(Louis Meulstee’s web site)
Swedish Army 10 W Br m/39 and related versions.
Front panel and chassis top view of the transmitter unit of the Swedish 10 W Br m/39. (Click to enlarge)
Front panel and chassis top view of receiver unit of the Swedish 10 W Br m/39. (Click to enlarge)
In about 1936 the development started for a new portable transmitter-receiver for the Swedish Army by Ellab, the Swedish Army radio development laboratory. The design was based on a new series of valves (Philips KL4/KK2/AL1 and EK2/EL2/EL3/EL5), the latest circuit features combined with a high degree of electrical and mechanical stability. The latter was achieved by separate cast magnesium chassis, a large calibrated film scale and precision milled variable capacitors. The first 10 W Br m/39 (Br=Bärbar which means portable) sets became available in 1937 and were subject to extensive trials. 15 sets were sent to Finland for trials and training which resulted in an order for 200 units, to be delivered in 1939. Full production of the 10W Br m/39 and later versions 25W Bl and 25W Sv started in about 1939/40. The 10 W Br m/39 was not intended to be operated on the move, and used a wire aerial with counterpoise.
It should be noted that the technical specifications of the 10 W Br m/39 were far ahead of contemporary Army sets. The transmitter produced about 5-7 W RF output over the frequency range of 2.5-5MHz in four ranges, anode screen modulated by a push-pull modulator. The receiver was a superheterodyne covering 1.3-6.1MHz in four ranges with BFO, crystal calibrator and rotary turret for band switching. The gain control was not a carbon potentiometer but a multi-contact switch. Remote control was provided. Power for the receiver was obtained from a dry HT battery and a 4.8V NiFe accumulator. The transmitter was powered by a foldable handgenerator unit, when packed carried as backpack along with the station accessories.
Accessories for the 10 W Br m/39. Click on a picture to enlarge.
The 10 W Br m/39 was built in a strong but relative light plywood case, with dural cladding (left). It was carried as a one man load (about 25.3Kg), the second load comprising the hand generator and station accessories, weighing about 18.7Kg. (right)
10 Watts Bärbar Radiostation 10 W Br/4 m/39-43
Mottagare Mt m/36-43
10 Watts Bärbar Radiostation 10 W Br m/39
A variation of the station was the 10 W Cl m/39-43 for transport on bicycles as shown above. Other variations included an animal pack station.
The size and heavy weight of the 10 W Br m/39 appeared for many applications unsuitable, particularly for Infantry use. This led to the redesigned model 10 W IBr m/39 where the station was repacked into four loads. Variations of this model for other means of transport were the 10W Cl m/39-43 (Cl=Cykel meaning bicycle) and 10 W Kl m/39-43 (Kl=Klövje meaning (horse) pack, differing only in very minor detail.
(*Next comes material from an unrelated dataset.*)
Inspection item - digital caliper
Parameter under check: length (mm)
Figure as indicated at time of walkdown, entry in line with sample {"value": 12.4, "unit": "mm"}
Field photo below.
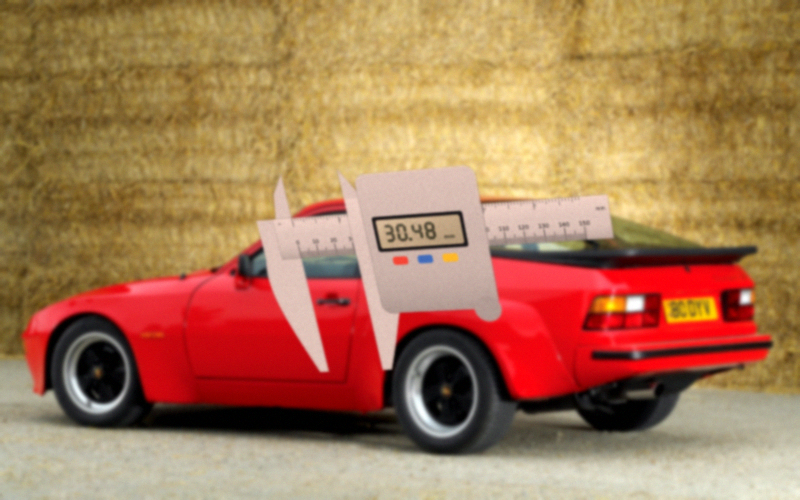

The four load station was later renamed and better known as 10 W Br/4 m/39-43. Apart from the more convenient method of transport, minor improvements were the inclusion of a junction box which allowed the receiver to be operated from the transmitter HT generator (in case no HT batteries were available), a separate rod aerial for the receiver if reception on the move was required, and a new version Morse key.
Mottagare Mt m/36-43 was a portable receiver, suitable for reception of messages on the move, or at a halt. (Mt=Mottagare which means receiver).
It was principally the receiver unit of the 10W Br/4 m/39-43, slightly modified and built into a very different carrying case. A sectional rod aerial with a maximum length of 1.33M was connected to the receiver via an externally fitted aerial matching coil. A 4.8V NiFe accumulator and HT battery were carried in the battery box along with station accessories.
It should be noted that the receiver unit of the 10W Br/4 m/39-43 (as shown above) was also suitable of receiving whilst on the move, and functionally similar to the Mt m/36-43. This feature was probably only applicable to the animal pack station.
Transmitter unit. Receiver unit. Battery box.
Operational 10 W Br/4 m/39-43 ground station with handgenerator.
Front panel view of Mt m/36-43.
Mt m/36-43 ground station (right). Note the rectangular box on the left hand site, housing the aerial matching coil and power input socket.
Portable receiver Mt m/36-43 used in the field carried by one man as a two unit load.